▶ **Reading passage**:
+---+

Human NBPF1 has been shown to interact with Ubiquitin C via both protein complex immunoprecipitation and affinity chromatography. Two-hybrid screening assays have shown that NBPF1 interacts with the coiled coil domains of CBY1, a repressor for the Beta-catenin, a protein that is involved in Wnt signaling for cell proliferation. Additionally, two hybrid screen have shown that NBPF1 interacted with bacterial proteins, such as an oxidoreductase iron/ascorbate family protein from the bacterium Francisella tularensis and an uncharacterized protein from the bacterium Bacillus anthracis.

=== Functional and clinical significance ===
Although the function of the NBPF1 protein in unknown, its physical and chemical properties can give insight about its function. Like other NBPF proteins, the NBPF1 protein product contains a repeated domain called DUF1220, a domain of unknown function that is thought to be related to human brain complexity. First, NBPF1 is predicted to be a nuclear protein, as it contains positively charged nuclear localization signals. These nuclear localization signals in NBPF1 and a conserved DNA binding domain similar to the transcription factor STAT3/dna complex or STAT1/dna complex suggests that it could act as a transcription factor

This is the predicted nuclear localization signal of NBPF1 using the program PSORT II.

+---+

▶ **Provided material**:
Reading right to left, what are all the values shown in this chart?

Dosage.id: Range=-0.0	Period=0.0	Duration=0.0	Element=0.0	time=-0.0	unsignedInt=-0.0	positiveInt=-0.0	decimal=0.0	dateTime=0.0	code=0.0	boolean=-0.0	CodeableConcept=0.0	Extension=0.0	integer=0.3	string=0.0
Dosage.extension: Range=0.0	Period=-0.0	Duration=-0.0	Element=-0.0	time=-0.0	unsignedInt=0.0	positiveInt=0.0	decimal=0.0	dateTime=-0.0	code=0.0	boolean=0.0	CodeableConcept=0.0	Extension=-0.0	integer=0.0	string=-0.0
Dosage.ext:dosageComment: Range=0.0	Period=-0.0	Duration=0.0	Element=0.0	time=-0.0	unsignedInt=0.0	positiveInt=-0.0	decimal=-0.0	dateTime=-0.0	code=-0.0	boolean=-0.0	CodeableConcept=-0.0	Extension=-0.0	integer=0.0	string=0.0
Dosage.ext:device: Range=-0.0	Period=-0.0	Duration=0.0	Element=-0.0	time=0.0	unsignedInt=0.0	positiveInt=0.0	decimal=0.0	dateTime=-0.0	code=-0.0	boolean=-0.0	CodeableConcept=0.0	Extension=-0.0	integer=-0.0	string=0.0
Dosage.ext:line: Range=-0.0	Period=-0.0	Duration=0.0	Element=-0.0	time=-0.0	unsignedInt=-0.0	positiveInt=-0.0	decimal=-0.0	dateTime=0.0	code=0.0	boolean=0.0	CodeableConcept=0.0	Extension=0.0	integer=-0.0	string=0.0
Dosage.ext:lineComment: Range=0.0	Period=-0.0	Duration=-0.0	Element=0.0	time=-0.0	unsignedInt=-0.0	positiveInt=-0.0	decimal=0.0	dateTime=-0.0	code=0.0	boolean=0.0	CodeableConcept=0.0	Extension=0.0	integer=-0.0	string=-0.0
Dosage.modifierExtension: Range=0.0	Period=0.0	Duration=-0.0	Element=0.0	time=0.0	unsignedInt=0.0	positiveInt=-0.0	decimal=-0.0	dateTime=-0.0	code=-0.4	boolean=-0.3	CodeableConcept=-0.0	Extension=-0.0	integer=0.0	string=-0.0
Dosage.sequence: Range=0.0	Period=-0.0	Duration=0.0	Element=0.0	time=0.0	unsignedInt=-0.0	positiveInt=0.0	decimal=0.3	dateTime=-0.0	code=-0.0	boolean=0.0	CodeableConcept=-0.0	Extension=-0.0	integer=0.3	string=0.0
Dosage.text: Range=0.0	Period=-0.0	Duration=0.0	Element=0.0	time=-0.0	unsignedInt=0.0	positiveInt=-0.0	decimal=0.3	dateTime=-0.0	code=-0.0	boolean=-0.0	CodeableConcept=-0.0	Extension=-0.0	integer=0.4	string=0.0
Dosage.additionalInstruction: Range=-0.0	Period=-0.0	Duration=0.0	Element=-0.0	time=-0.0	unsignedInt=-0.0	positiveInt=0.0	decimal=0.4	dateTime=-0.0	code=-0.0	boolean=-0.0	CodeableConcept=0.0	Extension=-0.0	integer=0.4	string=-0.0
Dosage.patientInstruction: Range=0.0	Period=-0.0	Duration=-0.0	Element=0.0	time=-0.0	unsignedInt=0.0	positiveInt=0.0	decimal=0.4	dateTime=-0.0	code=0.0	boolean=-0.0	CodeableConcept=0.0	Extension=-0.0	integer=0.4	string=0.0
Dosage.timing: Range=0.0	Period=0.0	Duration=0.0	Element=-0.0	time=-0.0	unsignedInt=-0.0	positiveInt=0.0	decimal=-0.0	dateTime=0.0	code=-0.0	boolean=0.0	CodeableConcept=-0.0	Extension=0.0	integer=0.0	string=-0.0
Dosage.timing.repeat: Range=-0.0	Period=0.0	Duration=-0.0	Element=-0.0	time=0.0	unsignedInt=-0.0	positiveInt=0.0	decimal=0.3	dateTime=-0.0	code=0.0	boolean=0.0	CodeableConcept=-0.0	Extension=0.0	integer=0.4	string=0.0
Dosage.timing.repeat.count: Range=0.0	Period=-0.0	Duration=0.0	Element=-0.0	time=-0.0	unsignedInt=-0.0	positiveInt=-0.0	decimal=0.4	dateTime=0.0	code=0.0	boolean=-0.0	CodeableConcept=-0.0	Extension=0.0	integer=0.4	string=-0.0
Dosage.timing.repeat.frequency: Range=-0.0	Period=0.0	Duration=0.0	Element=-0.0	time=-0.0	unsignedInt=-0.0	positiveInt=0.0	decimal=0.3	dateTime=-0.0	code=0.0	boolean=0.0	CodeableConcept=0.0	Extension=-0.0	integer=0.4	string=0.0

+---+

▶ **Exercise objective**: Rewrite the NBPF1 passage starting at "Human NBPF1 has" and ending at "bacterium Bacillus anthracis.", renaming "Ubiquitin C" to "UBC". The data is separate material that has no connection to the NBPF1 passage.

▶ **Answer space**:
Human NBPF1 has been shown to interact with UBC via both protein complex immunoprecipitation and affinity chromatography. Two-hybrid screening assays have shown that NBPF1 interacts with the coiled coil domains of CBY1, a repressor for the Beta-catenin, a protein that is involved in Wnt signaling for cell proliferation. Additionally, two hybrid screen have shown that NBPF1 interacted with bacterial proteins, such as an oxidoreductase iron/ascorbate family protein from the bacterium Francisella tularensis and an uncharacterized protein from the bacterium Bacillus anthracis.